▶ EXERCISE PASSAGE
============================================================

Turns out a lot of you have opinions and answers. Thanks for that.

For me the best news was an email from Stanford econometrician Guido Imbens:

The bottom line is that you are right. You have a sample, collected in whatever way. You do a randomized experiment with randomization at the unit level. Then you do not need to cluster. Without doing any cluster adjustment your standard robust variance estimator will lead to the correct inferences for the average effect for the (convenience) sample you have.

He backed this up with a forthcoming working paper of his with Alberto Abadie, Susan Athey, and Jeffrey Wooldridge. This is basically the Mount Rushmore of applied econometrics, so: game, set, and match?

Not entirely. The paper is not yet ready for circulation (wait for early 2016). So let me outline some of the other intuitions and proofs people argued.

First, there are proofs out there. From one commenter:

This review article by Cameron and Miller is helpful. On page 21, they write:

First, given V[b] defined in (7) and (9), whenever there is reason to believe that both the regressors and the errors might be correlated within cluster, we should think about clustering defined in a broad enough way to account for that clustering. Going the other way, if we think that either the regressors or the errors are likely to be uncorrelated within a potential group, then there is no need to cluster within that group.

I think the second sentence is what you care about.

You can see the idea more easily in the parameterized Moulton formula. It’s equation (6) in the paper. The equation shows that the “inflation” is a product of within cluster correlation in the regressor (treatment) and within cluster correllation in the outcome. If either of those terms is equal to 0 then there is no variance inflation to worry about. In an individual level randomized experiment then the within cluster correlation in the treatment will be zero and so there is no need to cluster.

The one regressor example that they give in section IIA applies well to experiments with person level random assignment and it does not use the parametric Moulton approach. It sets things up with the sort of cluster standard errors that come out of the stata cluster option.

I received similar feedback from Cyrus Samii, among others.

That’s theory. John Horton, a professor at NYU, generously and heroically decided to simulate the answer in a post titled Monte Carlo Clusterjerk. (Jeff Mosenkis at IPA correctly pointed out that this should be the name of our indie band. John, I’m down, and I play a mean kazoo.)

============================================================

▶ DATA PROVIDED
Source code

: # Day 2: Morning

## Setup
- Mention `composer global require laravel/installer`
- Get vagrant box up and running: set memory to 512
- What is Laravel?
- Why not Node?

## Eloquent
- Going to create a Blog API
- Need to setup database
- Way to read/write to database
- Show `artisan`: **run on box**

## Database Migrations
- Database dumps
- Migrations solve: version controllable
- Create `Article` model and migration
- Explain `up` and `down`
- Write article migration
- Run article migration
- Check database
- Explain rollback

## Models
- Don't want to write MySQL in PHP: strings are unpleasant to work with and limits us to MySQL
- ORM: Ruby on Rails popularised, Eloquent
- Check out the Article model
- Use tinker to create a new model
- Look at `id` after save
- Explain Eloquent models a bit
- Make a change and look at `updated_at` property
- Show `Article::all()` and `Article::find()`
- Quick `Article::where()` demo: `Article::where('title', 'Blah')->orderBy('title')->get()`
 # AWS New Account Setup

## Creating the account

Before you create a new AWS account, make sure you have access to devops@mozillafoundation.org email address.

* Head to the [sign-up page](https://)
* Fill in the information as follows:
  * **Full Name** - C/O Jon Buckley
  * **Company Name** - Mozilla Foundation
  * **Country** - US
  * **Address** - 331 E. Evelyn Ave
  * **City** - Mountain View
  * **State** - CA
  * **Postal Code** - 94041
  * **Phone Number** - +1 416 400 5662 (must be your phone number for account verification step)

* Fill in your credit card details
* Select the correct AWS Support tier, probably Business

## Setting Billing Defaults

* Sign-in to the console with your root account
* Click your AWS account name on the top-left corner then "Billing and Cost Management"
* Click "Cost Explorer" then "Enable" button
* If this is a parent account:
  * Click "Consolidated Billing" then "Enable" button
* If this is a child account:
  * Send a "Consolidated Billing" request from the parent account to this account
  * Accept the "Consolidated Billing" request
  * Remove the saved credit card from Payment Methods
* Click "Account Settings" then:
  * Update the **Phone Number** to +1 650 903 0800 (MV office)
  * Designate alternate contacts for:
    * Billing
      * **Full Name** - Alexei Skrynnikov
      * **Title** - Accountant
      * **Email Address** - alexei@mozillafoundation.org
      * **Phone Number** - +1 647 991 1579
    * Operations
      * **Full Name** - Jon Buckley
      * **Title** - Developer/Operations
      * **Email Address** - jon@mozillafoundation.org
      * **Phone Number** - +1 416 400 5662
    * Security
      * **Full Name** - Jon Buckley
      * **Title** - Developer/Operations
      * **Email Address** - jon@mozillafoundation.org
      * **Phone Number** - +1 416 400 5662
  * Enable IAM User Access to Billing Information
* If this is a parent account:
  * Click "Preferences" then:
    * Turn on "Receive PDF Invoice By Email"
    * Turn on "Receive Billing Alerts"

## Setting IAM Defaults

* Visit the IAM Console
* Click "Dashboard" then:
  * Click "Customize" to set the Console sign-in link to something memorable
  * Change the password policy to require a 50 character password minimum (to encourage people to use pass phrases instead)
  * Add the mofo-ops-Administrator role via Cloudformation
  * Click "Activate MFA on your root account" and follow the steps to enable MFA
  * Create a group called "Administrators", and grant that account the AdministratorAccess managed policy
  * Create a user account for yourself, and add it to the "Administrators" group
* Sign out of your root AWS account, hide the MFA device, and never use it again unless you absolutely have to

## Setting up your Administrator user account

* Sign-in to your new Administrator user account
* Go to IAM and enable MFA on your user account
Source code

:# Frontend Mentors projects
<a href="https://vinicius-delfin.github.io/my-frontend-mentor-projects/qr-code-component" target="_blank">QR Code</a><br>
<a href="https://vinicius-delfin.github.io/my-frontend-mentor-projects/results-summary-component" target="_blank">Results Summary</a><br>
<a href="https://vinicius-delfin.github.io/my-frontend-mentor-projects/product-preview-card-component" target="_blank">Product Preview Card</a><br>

============================================================

▶ TASKS TO PERFORM
(1) Translate this sentence from the passage on clustering in randomized experiments into Spanish: "If either of those terms is equal to 0 then there is no variance inflation to worry about."
(2) Collect every line of the records that contains the string "Receive". Case counts.

▶ ANSWERS FOR THIS EXERCISE
(1) Si cualquiera de esos términos es igual a 0, entonces no hay inflación de la varianza de la que preocuparse.

(2)
    * Turn on "Receive PDF Invoice By Email"
    * Turn on "Receive Billing Alerts"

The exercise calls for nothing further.